>> start Data for this task

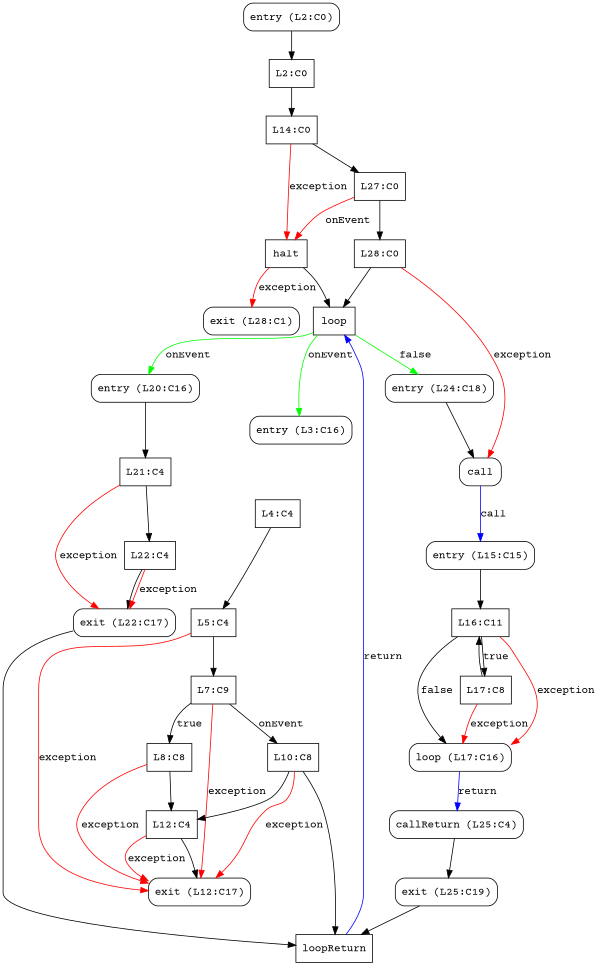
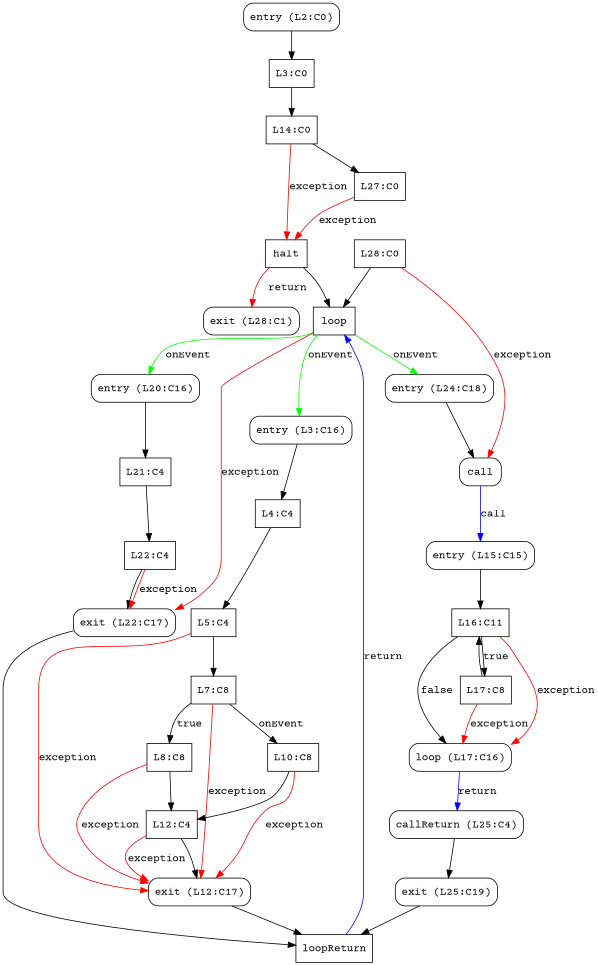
  digraph {
    fontname="Courier Prime"
    node [fontname="Courier Prime" shape=box]
    edge [fontname="Courier Prime"]
    n1 [label="entry (L2:C0)" style=rounded]
-   n2 [label="L2:C0"]
+   n2 [label="L3:C0"]
    n3 [label="L14:C0"]
    n4 [label="L27:C0"]
    n5 [label=halt]
    n6 [label="L28:C0"]
    n7 [label=loop]
    n8 [label="exit (L28:C1)" style=rounded]
    n9 [label=call style=rounded]
    n10 [label="entry (L3:C16)" style=rounded]
    n11 [label="entry (L20:C16)" style=rounded]
    n12 [label="entry (L24:C18)" style=rounded]
    n13 [label="L4:C4"]
    n14 [label="L21:C4"]
    n15 [label="L5:C4"]
-   n16 [label="L7:C9"]
+   n16 [label="L7:C8"]
    n17 [label="exit (L12:C17)" style=rounded]
    n18 [label="L8:C8"]
    n19 [label="L10:C8"]
    n20 [label=loopReturn]
    n21 [label="L12:C4"]
    n22 [label="L22:C4"]
    n23 [label="exit (L22:C17)" style=rounded]
    n24 [label="entry (L15:C15)" style=rounded]
    n25 [label="L16:C11"]
    n26 [label="L17:C8"]
    n27 [label="loop (L17:C16)" style=rounded]
    n28 [label="callReturn (L25:C4)" style=rounded]
    n29 [label="exit (L25:C19)" style=rounded]
    n1 -> n2
    n2 -> n3
    n3 -> n4
    n3 -> n5 [color=red label=exception]
-   n4 -> n5 [color=red label=onEvent]
-   n4 -> n6
+   n4 -> n5 [color=red label=exception]
    n5 -> n7
-   n5 -> n8 [color=red label=exception]
+   n5 -> n8 [color=red label=return]
    n6 -> n7
    n6 -> n9 [color=red label=exception]
    n7 -> n10 [color=green label=onEvent]
    n7 -> n11 [color=green label=onEvent]
-   n7 -> n12 [color=green label=false]
+   n7 -> n12 [color=green label=onEvent]
    n9 -> n24 [color=blue label=call]
+   n10 -> n13
    n11 -> n14
    n12 -> n9
    n13 -> n15
    n14 -> n22
-   n14 -> n23 [color=red label=exception]
+   n7 -> n23 [color=red label=exception]
    n15 -> n16
    n15 -> n17 [color=red label=exception]
    n16 -> n17 [color=red label=exception]
    n16 -> n18 [label=true]
    n16 -> n19 [label=onEvent]
-   n19 -> n20
+   n17 -> n20
    n18 -> n17 [color=red label=exception]
    n18 -> n21
    n19 -> n17 [color=red label=exception]
    n19 -> n21
    n20 -> n7 [color=blue label=return]
    n21 -> n17
    n21 -> n17 [color=red label=exception]
    n22 -> n23
    n22 -> n23 [color=red label=exception]
    n23 -> n20
    n24 -> n25
    n25 -> n26 [label=true]
    n25 -> n27 [label=false]
    n25 -> n27 [color=red label=exception]
    n26 -> n25
    n26 -> n27 [color=red label=exception]
    n27 -> n28 [color=blue label=return]
    n28 -> n29
    n29 -> n20
  }
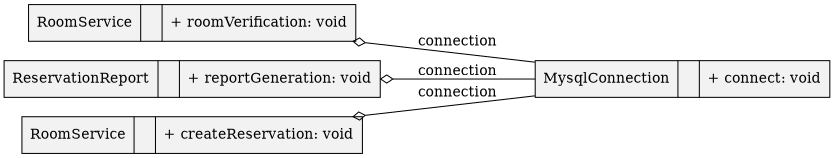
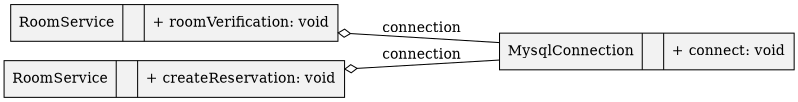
  digraph {
    rankdir=LR
    node [fillcolor=gray95 shape=record style=filled]
    edge [arrowhead=none arrowtail=odiamond dir=both minlen=2]
    n1 [label=<{RoomService||+ roomVerification: void}>]
-   n2 [label=<{ReservationReport||+ reportGeneration: void}>]
    n3 [label=<{RoomService||+ createReservation: void}>]
    n4 [label=<{MysqlConnection||+ connect: void}>]
    subgraph sub_1 {
      rank=same
      n1
-     n2
      n3
    }
    n1 -> n4 [label=connection]
-   n2 -> n4 [label=connection]
    n3 -> n4 [label=connection]
  }
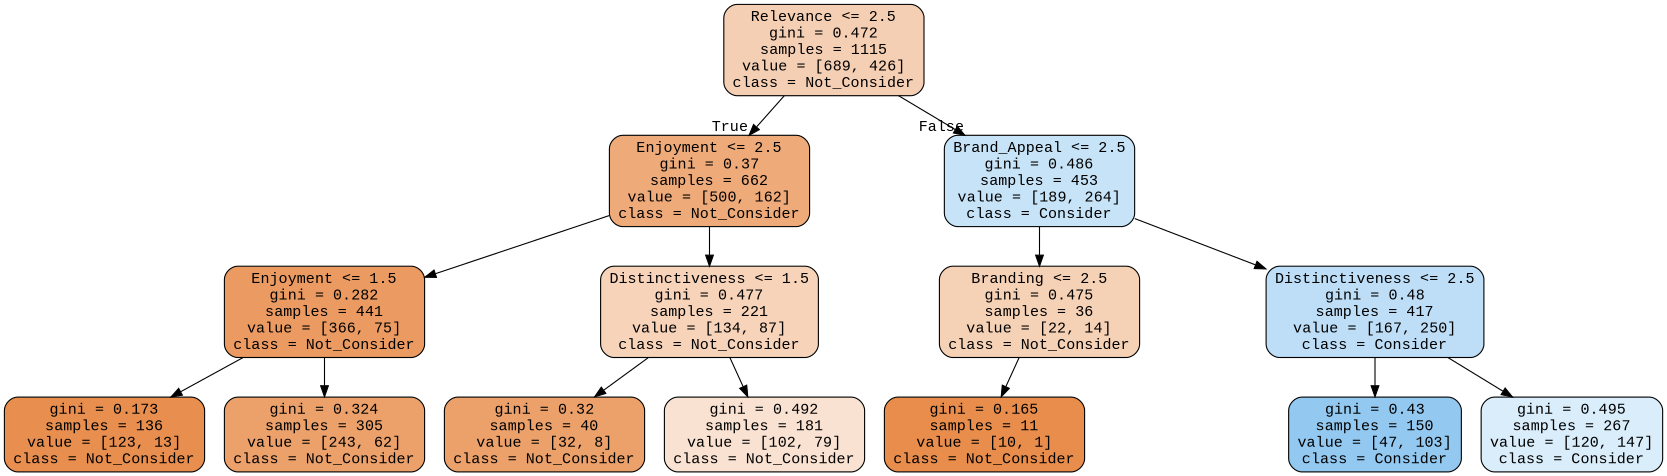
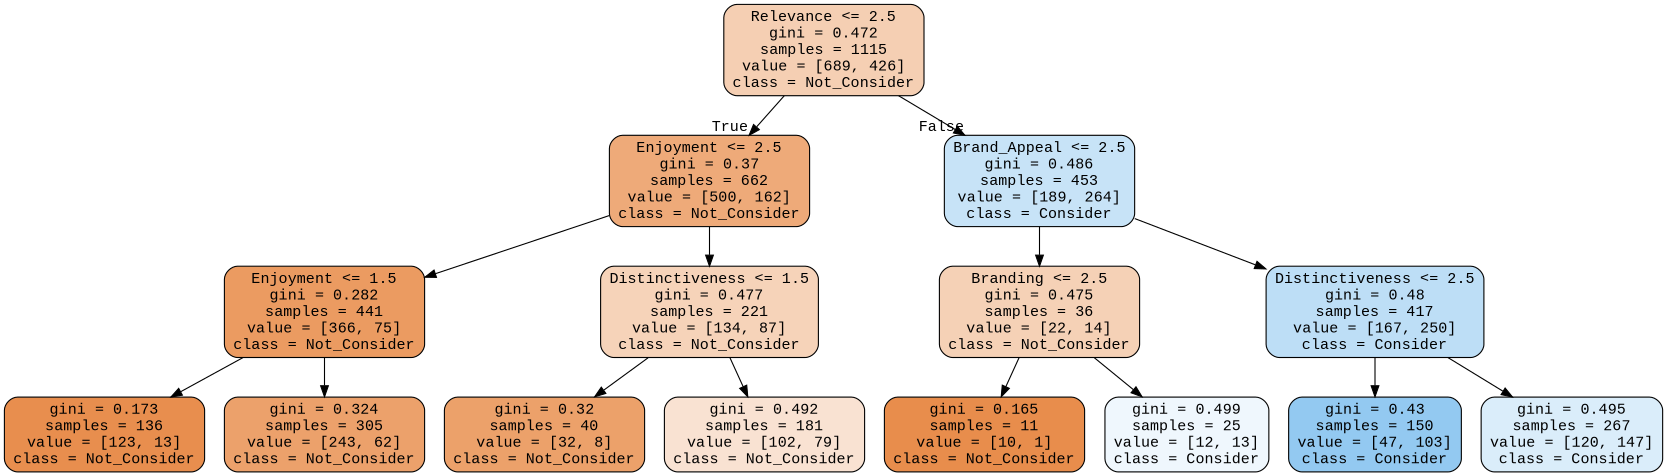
  digraph {
    fontname="Liberation Mono"
    node [color=black fontname="Liberation Mono" shape=box style="filled, rounded"]
    edge [fontname="Liberation Mono"]
    n1 [fillcolor="#e5813961" label="Relevance <= 2.5\ngini = 0.472\nsamples = 1115\nvalue = [689, 426]\nclass = Not_Consider"]
    n2 [fillcolor="#e58139ac" label="Enjoyment <= 2.5\ngini = 0.37\nsamples = 662\nvalue = [500, 162]\nclass = Not_Consider"]
    n3 [fillcolor="#399de548" label="Brand_Appeal <= 2.5\ngini = 0.486\nsamples = 453\nvalue = [189, 264]\nclass = Consider"]
    n4 [fillcolor="#e58139cb" label="Enjoyment <= 1.5\ngini = 0.282\nsamples = 441\nvalue = [366, 75]\nclass = Not_Consider"]
    n5 [fillcolor="#e5813959" label="Distinctiveness <= 1.5\ngini = 0.477\nsamples = 221\nvalue = [134, 87]\nclass = Not_Consider"]
    n6 [fillcolor="#e58139e4" label="gini = 0.173\nsamples = 136\nvalue = [123, 13]\nclass = Not_Consider"]
    n7 [fillcolor="#e58139be" label="gini = 0.324\nsamples = 305\nvalue = [243, 62]\nclass = Not_Consider"]
    n8 [fillcolor="#e58139bf" label="gini = 0.32\nsamples = 40\nvalue = [32, 8]\nclass = Not_Consider"]
    n9 [fillcolor="#e581393a" label="gini = 0.492\nsamples = 181\nvalue = [102, 79]\nclass = Not_Consider"]
    n10 [fillcolor="#e581395d" label="Branding <= 2.5\ngini = 0.475\nsamples = 36\nvalue = [22, 14]\nclass = Not_Consider"]
    n11 [fillcolor="#399de555" label="Distinctiveness <= 2.5\ngini = 0.48\nsamples = 417\nvalue = [167, 250]\nclass = Consider"]
    n12 [fillcolor="#e58139e6" label="gini = 0.165\nsamples = 11\nvalue = [10, 1]\nclass = Not_Consider"]
+   n13 [fillcolor="#399de514" label="gini = 0.499\nsamples = 25\nvalue = [12, 13]\nclass = Consider"]
    n14 [fillcolor="#399de58b" label="gini = 0.43\nsamples = 150\nvalue = [47, 103]\nclass = Consider"]
    n15 [fillcolor="#399de52f" label="gini = 0.495\nsamples = 267\nvalue = [120, 147]\nclass = Consider"]
    n1 -> n2 [headlabel=True labelangle=45 labeldistance=2.5]
    n1 -> n3 [headlabel=False labelangle=-45 labeldistance=2.5]
    n2 -> n4
    n2 -> n5
    n3 -> n10
    n3 -> n11
    n4 -> n6
    n4 -> n7
    n5 -> n8
    n5 -> n9
    n10 -> n12
+   n10 -> n13
    n11 -> n14
    n11 -> n15
  }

>> end Data for this task

* [Written problem]
List every line of the entries above that contains the string "edge", reproducing each line in full.

* [Result below]
    edge [fontname="Courier Prime"]
    edge [arrowhead=none arrowtail=odiamond dir=both minlen=2]
    edge [fontname="Liberation Mono"]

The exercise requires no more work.